My DD is considered "high functioning." We don't know if she will ever live on her own, though. She can discuss the pros and cons of autism research, so she meet the author's litmus test of not counting, yet in this description of what counts:
They have no bearing whatsoever with the experiences and suffering of those who must daily face what I can only call “autism prime.” Such people exist in a swirling, nearly impenetrable world of their own punctuated by violence, lack of articulate speech, weird obsessions, incredible indifference and a hundred other heart-breaking negatives.
every item has been true about my DD except violence, and violence is less typical of girls on the spectrum than boys.
She doesn't bang her head into the wall any more, hasn't since she was about 12 or 13. She doesn't line up rocks, at least while any none family members are around. She understands what is "typical" behavior, and can pass when she wants to.
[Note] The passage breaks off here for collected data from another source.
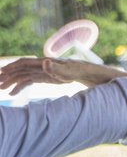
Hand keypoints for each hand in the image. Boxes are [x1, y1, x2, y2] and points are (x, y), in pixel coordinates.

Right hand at [0, 57, 116, 92]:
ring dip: (11, 82)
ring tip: (1, 89)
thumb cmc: (80, 71)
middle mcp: (41, 66)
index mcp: (44, 63)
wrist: (89, 73)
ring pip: (22, 76)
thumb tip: (44, 62)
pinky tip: (13, 93)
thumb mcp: (70, 70)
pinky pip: (29, 81)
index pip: (24, 64)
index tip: (1, 73)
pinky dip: (20, 86)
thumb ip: (57, 68)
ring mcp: (42, 72)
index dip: (11, 68)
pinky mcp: (46, 77)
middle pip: (20, 70)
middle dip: (7, 76)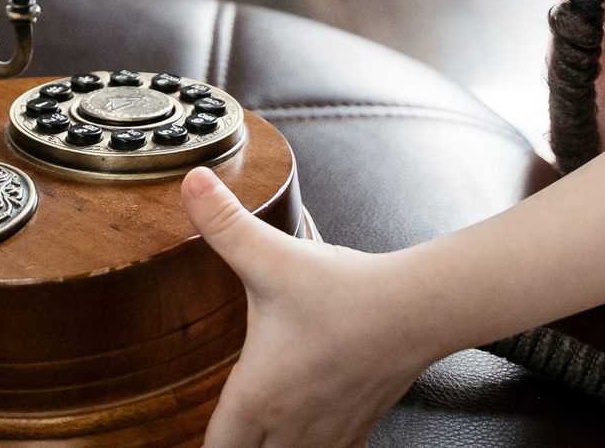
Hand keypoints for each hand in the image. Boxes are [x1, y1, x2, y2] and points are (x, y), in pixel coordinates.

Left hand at [184, 167, 428, 447]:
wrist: (415, 309)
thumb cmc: (345, 292)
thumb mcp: (272, 255)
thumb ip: (223, 221)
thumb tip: (190, 182)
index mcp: (258, 398)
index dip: (200, 445)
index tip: (189, 430)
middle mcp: (290, 428)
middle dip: (236, 446)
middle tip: (232, 425)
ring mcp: (327, 435)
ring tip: (261, 428)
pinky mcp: (357, 429)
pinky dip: (309, 446)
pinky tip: (305, 426)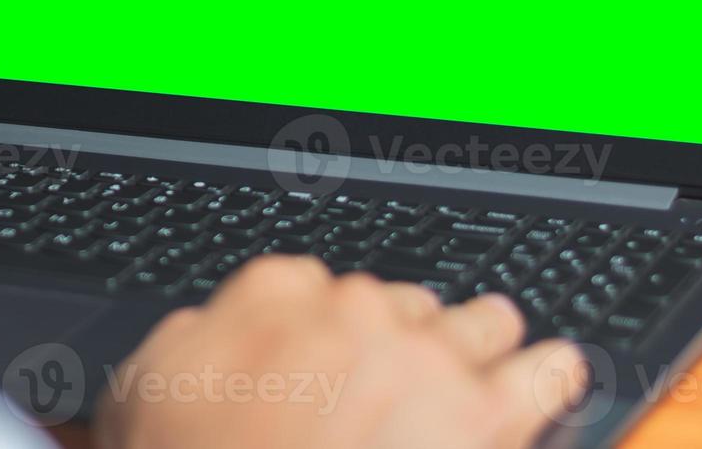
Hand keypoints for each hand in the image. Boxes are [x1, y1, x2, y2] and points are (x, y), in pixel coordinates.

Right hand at [94, 256, 586, 448]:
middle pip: (404, 302)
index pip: (317, 284)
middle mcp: (355, 312)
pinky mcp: (486, 416)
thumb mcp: (144, 390)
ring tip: (503, 342)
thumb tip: (212, 328)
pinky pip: (545, 375)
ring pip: (481, 323)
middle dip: (409, 333)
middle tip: (410, 366)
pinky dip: (553, 374)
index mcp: (275, 296)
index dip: (332, 319)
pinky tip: (557, 374)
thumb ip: (193, 341)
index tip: (338, 343)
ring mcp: (426, 360)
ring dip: (488, 337)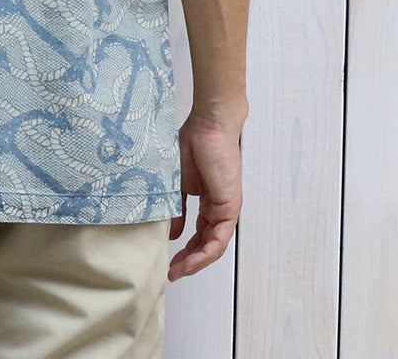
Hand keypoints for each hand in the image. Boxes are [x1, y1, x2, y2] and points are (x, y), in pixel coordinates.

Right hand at [168, 110, 243, 279]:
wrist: (209, 125)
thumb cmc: (193, 143)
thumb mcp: (177, 182)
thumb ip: (176, 208)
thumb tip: (173, 232)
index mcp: (206, 201)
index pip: (197, 233)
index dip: (184, 249)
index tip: (167, 260)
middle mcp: (218, 208)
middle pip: (206, 243)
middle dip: (188, 261)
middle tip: (172, 272)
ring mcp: (226, 209)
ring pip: (214, 246)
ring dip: (196, 261)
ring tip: (178, 271)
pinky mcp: (230, 207)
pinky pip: (219, 238)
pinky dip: (206, 252)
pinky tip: (192, 261)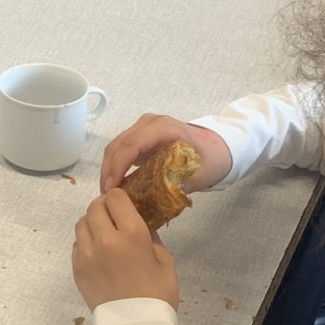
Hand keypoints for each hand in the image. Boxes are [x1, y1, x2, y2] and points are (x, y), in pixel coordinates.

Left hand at [72, 190, 178, 308]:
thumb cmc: (158, 295)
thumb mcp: (165, 261)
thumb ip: (151, 237)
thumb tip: (141, 223)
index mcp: (131, 234)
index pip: (115, 197)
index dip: (120, 197)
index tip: (125, 204)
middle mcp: (105, 240)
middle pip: (94, 206)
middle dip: (104, 206)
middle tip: (113, 216)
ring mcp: (87, 255)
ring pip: (81, 223)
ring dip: (92, 223)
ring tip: (103, 233)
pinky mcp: (77, 269)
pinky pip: (76, 245)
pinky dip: (85, 242)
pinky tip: (97, 253)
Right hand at [100, 114, 228, 193]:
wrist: (219, 147)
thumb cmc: (211, 157)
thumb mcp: (201, 174)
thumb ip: (180, 184)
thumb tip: (157, 200)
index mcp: (164, 128)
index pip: (132, 144)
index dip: (118, 166)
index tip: (112, 188)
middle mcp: (149, 124)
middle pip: (119, 145)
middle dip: (108, 171)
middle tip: (105, 197)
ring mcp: (142, 129)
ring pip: (116, 147)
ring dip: (109, 170)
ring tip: (108, 194)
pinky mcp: (140, 138)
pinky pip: (121, 150)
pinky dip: (115, 167)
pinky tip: (115, 185)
The author sees a clear line dividing who counts and who doesn't, and I don't see where you would draw the line. May be because I know too many people on the spectrum?
I think an analogy to the word "autism" could be the word "cancer." Cancer is used to refer both to certain types of small moles that can be easily removed and require no further treatment, as well as an aggressive illness that can quickly kill. Just as we have different words to specify the different types of cancer, we need words to describe the different presentations of autism.